In 1976, Penn State University's College of Business Business Administration bestowed its Alumni Achievement Award to Bowers. His professional career in numismatics has been highly honored. From 1983 to 1985 he served as president of the American Numismatic Association (ANA), having already been president of the Professional Numismatists Guild from 1977 to 1979. The ANA gave Bowers the Farran Zerbe Award, their highest award and he has been elected to their Numismatic Hall of Fame.

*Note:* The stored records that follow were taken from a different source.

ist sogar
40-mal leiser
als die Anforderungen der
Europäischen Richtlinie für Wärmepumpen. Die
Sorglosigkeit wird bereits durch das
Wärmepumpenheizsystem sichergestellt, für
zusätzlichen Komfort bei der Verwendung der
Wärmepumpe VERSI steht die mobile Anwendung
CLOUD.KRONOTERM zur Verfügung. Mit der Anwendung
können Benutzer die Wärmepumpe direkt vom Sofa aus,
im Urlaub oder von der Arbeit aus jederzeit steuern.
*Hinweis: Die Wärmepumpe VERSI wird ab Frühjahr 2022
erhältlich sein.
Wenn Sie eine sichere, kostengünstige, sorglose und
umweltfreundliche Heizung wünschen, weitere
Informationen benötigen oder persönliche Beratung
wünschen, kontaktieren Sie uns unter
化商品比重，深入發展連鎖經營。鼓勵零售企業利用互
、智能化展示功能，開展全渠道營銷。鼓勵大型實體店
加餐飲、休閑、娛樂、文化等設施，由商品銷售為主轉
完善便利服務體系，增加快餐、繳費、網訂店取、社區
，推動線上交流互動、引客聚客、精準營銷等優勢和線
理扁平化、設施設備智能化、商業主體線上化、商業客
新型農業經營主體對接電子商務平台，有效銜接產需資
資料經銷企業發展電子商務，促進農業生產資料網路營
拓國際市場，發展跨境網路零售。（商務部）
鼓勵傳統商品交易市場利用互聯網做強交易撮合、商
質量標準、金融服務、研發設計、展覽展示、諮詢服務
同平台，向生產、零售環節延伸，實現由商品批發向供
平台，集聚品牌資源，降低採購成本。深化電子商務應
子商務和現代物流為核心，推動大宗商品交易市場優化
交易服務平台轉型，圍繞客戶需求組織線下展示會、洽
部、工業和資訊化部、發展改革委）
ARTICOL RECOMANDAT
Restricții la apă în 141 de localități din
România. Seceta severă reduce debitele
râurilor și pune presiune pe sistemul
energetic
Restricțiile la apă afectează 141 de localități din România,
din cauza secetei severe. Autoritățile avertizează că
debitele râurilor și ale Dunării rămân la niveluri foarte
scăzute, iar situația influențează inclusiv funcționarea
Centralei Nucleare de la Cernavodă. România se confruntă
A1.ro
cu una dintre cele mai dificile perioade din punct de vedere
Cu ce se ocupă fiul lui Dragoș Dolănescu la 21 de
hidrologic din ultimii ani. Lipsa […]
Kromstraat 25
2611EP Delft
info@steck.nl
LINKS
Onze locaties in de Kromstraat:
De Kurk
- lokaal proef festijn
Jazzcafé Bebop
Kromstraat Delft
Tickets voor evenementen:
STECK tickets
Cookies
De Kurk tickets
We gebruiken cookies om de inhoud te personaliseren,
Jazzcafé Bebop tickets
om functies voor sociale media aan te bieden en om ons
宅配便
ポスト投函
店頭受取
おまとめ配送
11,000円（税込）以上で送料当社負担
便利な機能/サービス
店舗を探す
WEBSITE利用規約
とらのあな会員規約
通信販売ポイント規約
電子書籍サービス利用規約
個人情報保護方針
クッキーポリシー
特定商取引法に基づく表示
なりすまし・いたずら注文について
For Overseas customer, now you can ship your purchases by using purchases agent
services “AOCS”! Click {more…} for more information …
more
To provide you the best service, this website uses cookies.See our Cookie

On January 3, 2018, Q. David Bowers debuted weekly blog columns on Coin Update and the Mint News Blog. He has made appearances on channels such as CNN, ABC, and the Discovery Channel, and continues to write notable works online and in print, including Lost and Found Coin Hoards and Treasures (2015) and A Guide Book of Half Cents and Large Cents (2015).
United States Half Cents, 1793-1857. Johnson City, NY: Creative Printing, Inc., 1962.
Put Another Nickel In: A History of Coin-Operated Pianos and Orchestrions. Vestal, NY: Vestal, 1966.
Encyclopedia of Automatic Musical Instruments. Vestal, NY: Vestal, 1972.
The History of the Unites States Coinage as Illustrated by the Garrett Collection. Los Angeles: Bowers & Ruddy Galleries, 1979.
Nickelodeon Theatres and Their Music. Vestal, NY: Vestal, 1986.
Muriel Ostriche: Princess of Silent Films, and Early American Film Production. Vestal, NY: Vestal, 1987.
How to Be a Successful Coin Dealer. Wolfeboro, NH: Bowers & Merena Galleries, 1988.
Louis E. Eliasberg, Sr., King of Coins. Wolfeboro, NH: Bowers and Merena Galleries, 1996.
The Treasure Ship S. S. Brother Jonathan: Her Life and Loss, 1850-1865. Wolfeboro, NH: Bowers and Merena Galleries, 1999.
The Official Red Book of Morgan Silver Dollars, 1878 to 1921: America's Most Popular Classic Coins. Atlanta: Whitman Publishing, 2004.
100 Greatest American Currency Notes: The Stories Behind the Most Fascinating Colonial, Confederate, Federal, Obsolete, and Private American Notes. (with David M. Sundman) Atlanta: Whitman Publishing, 2006.
A Guide Book of Half Cents and Large Cents. Atlanta: Whitman Publishing, 2015.